Ruang Gelap Penulis MBS



Menuruti kata hati adalah hal yang baik, apalagi dalam usaha untuk menjadi diri sendiri. Menuruti kata hati jugalah yang merupakan solusi paling tepat, saat kita bingung mencari siapa kita yang sebenarnya. Berusaha menurutinya juga adalah sebuah usaha dari kita untuk menambah satu warna baru buat dunia. Pun dengan ini, saat kita dalam masalah yang pelik, kita bisa mendapat pencerahan. Iya, hanya dengan menuruti kata hati. Menuruti kata hati itu baik.
          Namun, disela-sela saya menekuni siapa diri saya, saya merasa ada sesuatu yang tak genap dalam pribadi saya, saya teringat satu kata: tiada gading yang tak retak. Dan ternyata kata itu pula yang sedang saya rasakan saat ini. Sebaik-baik sistem “menuruti kata hati” masih aja ada kekurangan dalam hal ini. Malahan ini adalah musibah bagi saya jika saya meneruskan prinsip ini.
          Adalah dalam menulis. Sedari dulu mindset saya selalu memaksa saya untuk mengurungkan keinginan kuat saya dalam menulis saat suasana hati tidak mood. dan itu sangatlah tidak membantu. Menulis adalah bahasa hati namun tidak berarti harus selalu menuruti hati. Menulis harus sesuai dengan mood adalah momok yang menjebak saja dan bahkan menjerumuskan. Apalagi, bagi penulis-penulis pemula.

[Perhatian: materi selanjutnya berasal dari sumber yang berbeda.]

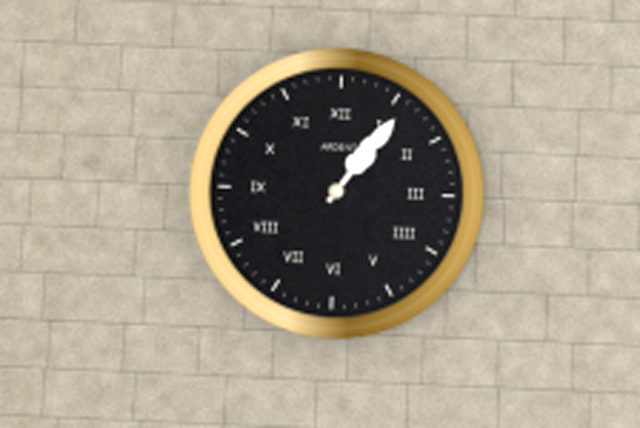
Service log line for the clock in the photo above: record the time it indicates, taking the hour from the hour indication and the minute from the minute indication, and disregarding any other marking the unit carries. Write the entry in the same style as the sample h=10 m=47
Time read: h=1 m=6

          Dan untuk itu, alangkah lebih baiknya jika kita menjadikan aktifitas menulis adalah sebuah rutinitas nyata, bukan rutinitas yang menggantung pada hati. Seperti halnya sholat magrib, yang setiap senja tiba, kita bersiap-siap untuk menyambutnya. Dalam keadaan apapun itu, dan dengan hasil yang bagaimanapun itu.
          Kedua, selama 7 tahun saya belajar banyak dari pondok yang sangat berjasa ini,  saya belum pernah memahami istilah bencmarking dengan benar. Dalam proses pembelajaran selama itu, saya hanya bisa memahami kalau saya dilarang sekali untuk meniru tipikal tulisan penulis lain. Selain itu, hanyalah doktrin yang memaksa saya menjadi orang lain dalam menulis. Dan inilah yang bagi saya sesuatu yang akan lebih indah jika kita berani untuk sedikit merubahnya.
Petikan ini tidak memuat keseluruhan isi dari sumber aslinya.